Start of RAW DATA
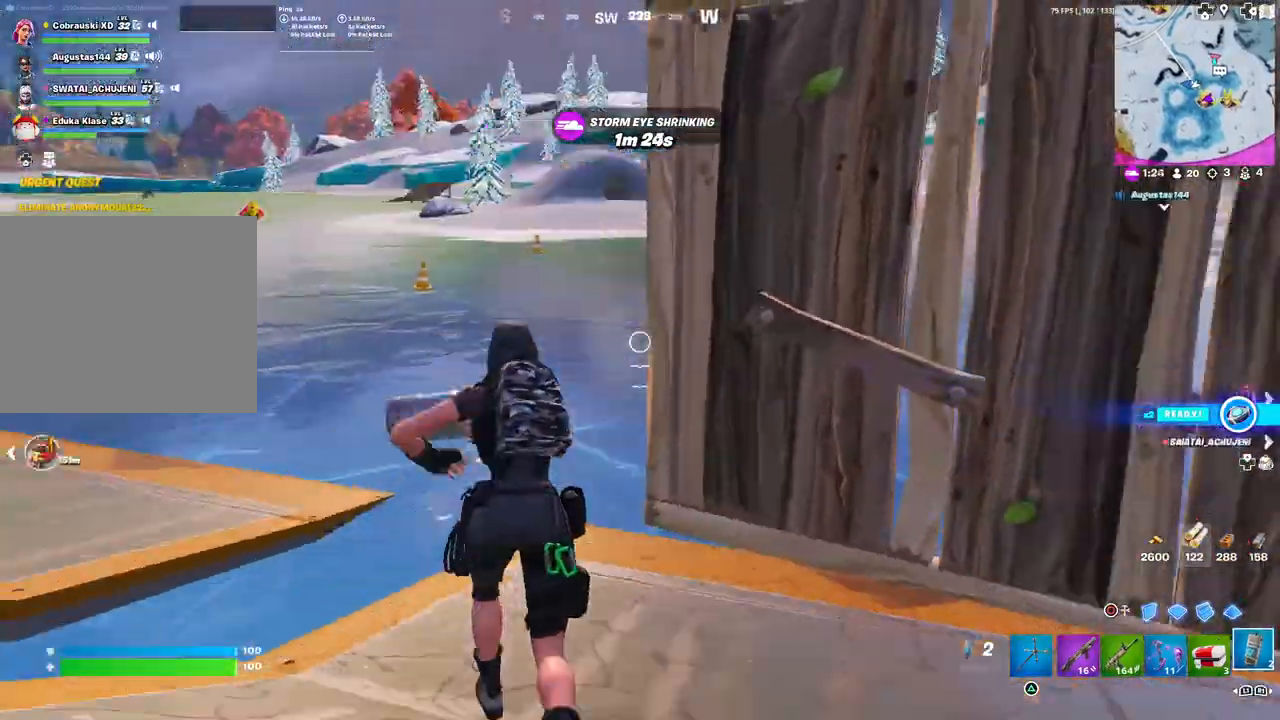
{"buttons": [], "left_stick": "up-left", "right_stick": "center", "events": [[17, "L3", "down"], [33, "right_stick", "center"], [150, "L1", "down"], [150, "L3", "up"], [250, "L1", "up"], [283, "right_stick", "up-right"], [333, "L1", "down"], [383, "right_stick", "center"], [417, "L1", "up"]]}
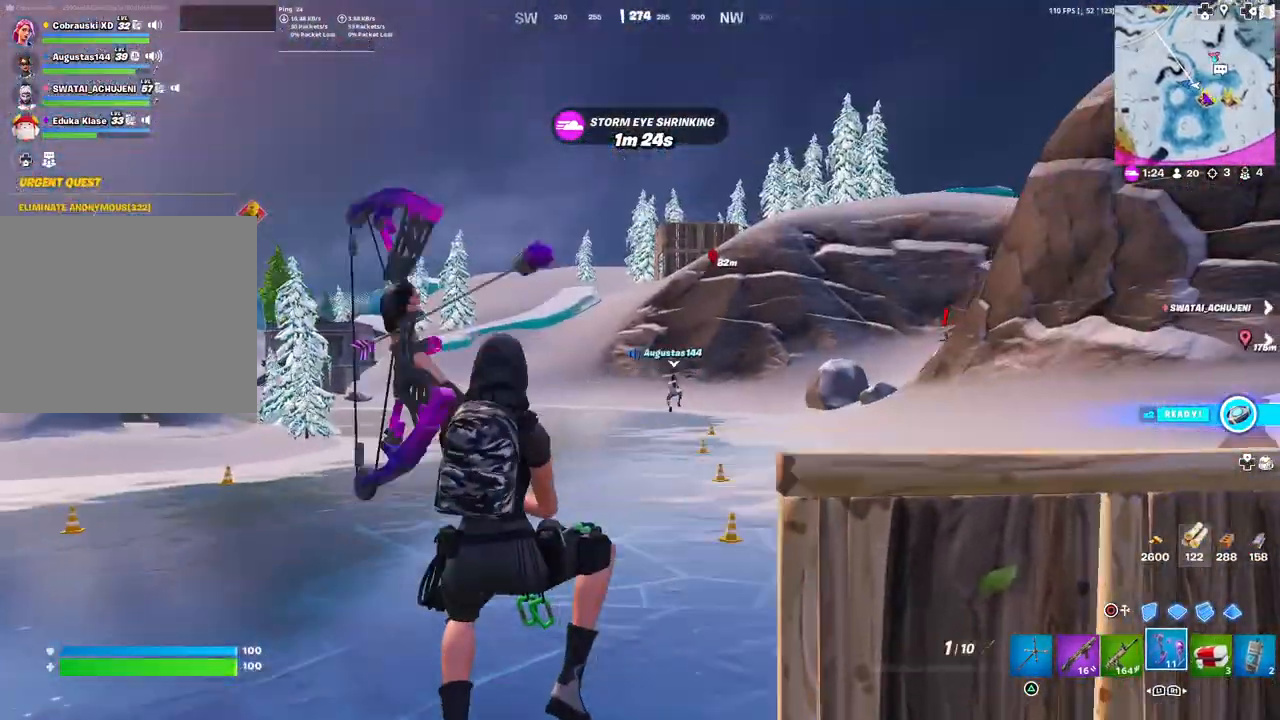
{"buttons": [], "left_stick": "up", "right_stick": "center", "events": [[17, "left_stick", "up"]]}
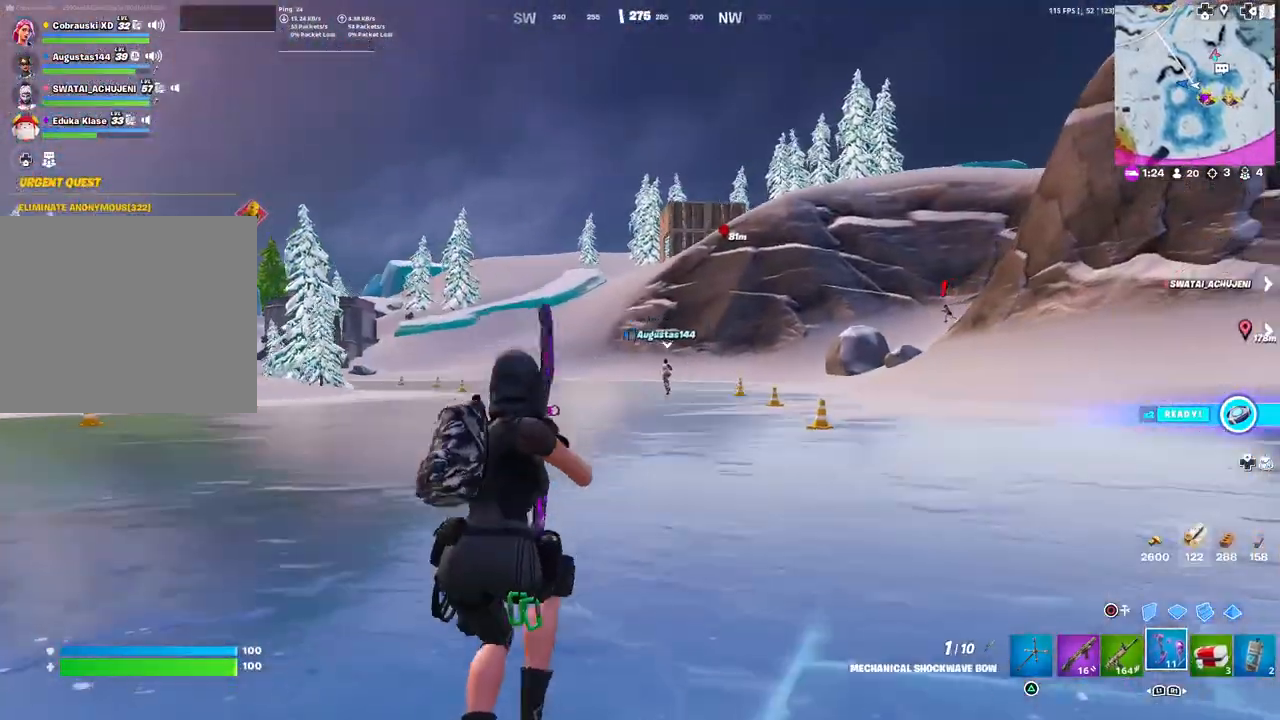
{"buttons": ["R2"], "left_stick": "up-left", "right_stick": "center", "events": [[33, "CIRCLE", "down"], [83, "CIRCLE", "up"], [83, "L2", "down"], [183, "CIRCLE", "down"], [217, "L2", "up"], [267, "CIRCLE", "up"], [467, "R2", "down"], [467, "left_stick", "up-left"]]}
End of RAW DATA
INSTRUCTIONS FOR THE TASK —
Restate the data above word for word, omitting every picture.

COMPLETED TASK —
{"buttons": [], "left_stick": "up-left", "right_stick": "center", "events": [[17, "L3", "down"], [33, "right_stick", "center"], [150, "L1", "down"], [150, "L3", "up"], [250, "L1", "up"], [283, "right_stick", "up-right"], [333, "L1", "down"], [383, "right_stick", "center"], [417, "L1", "up"]]}
{"buttons": [], "left_stick": "up", "right_stick": "center", "events": [[17, "left_stick", "up"]]}
{"buttons": ["R2"], "left_stick": "up-left", "right_stick": "center", "events": [[33, "CIRCLE", "down"], [83, "CIRCLE", "up"], [83, "L2", "down"], [183, "CIRCLE", "down"], [217, "L2", "up"], [267, "CIRCLE", "up"], [467, "R2", "down"], [467, "left_stick", "up-left"]]}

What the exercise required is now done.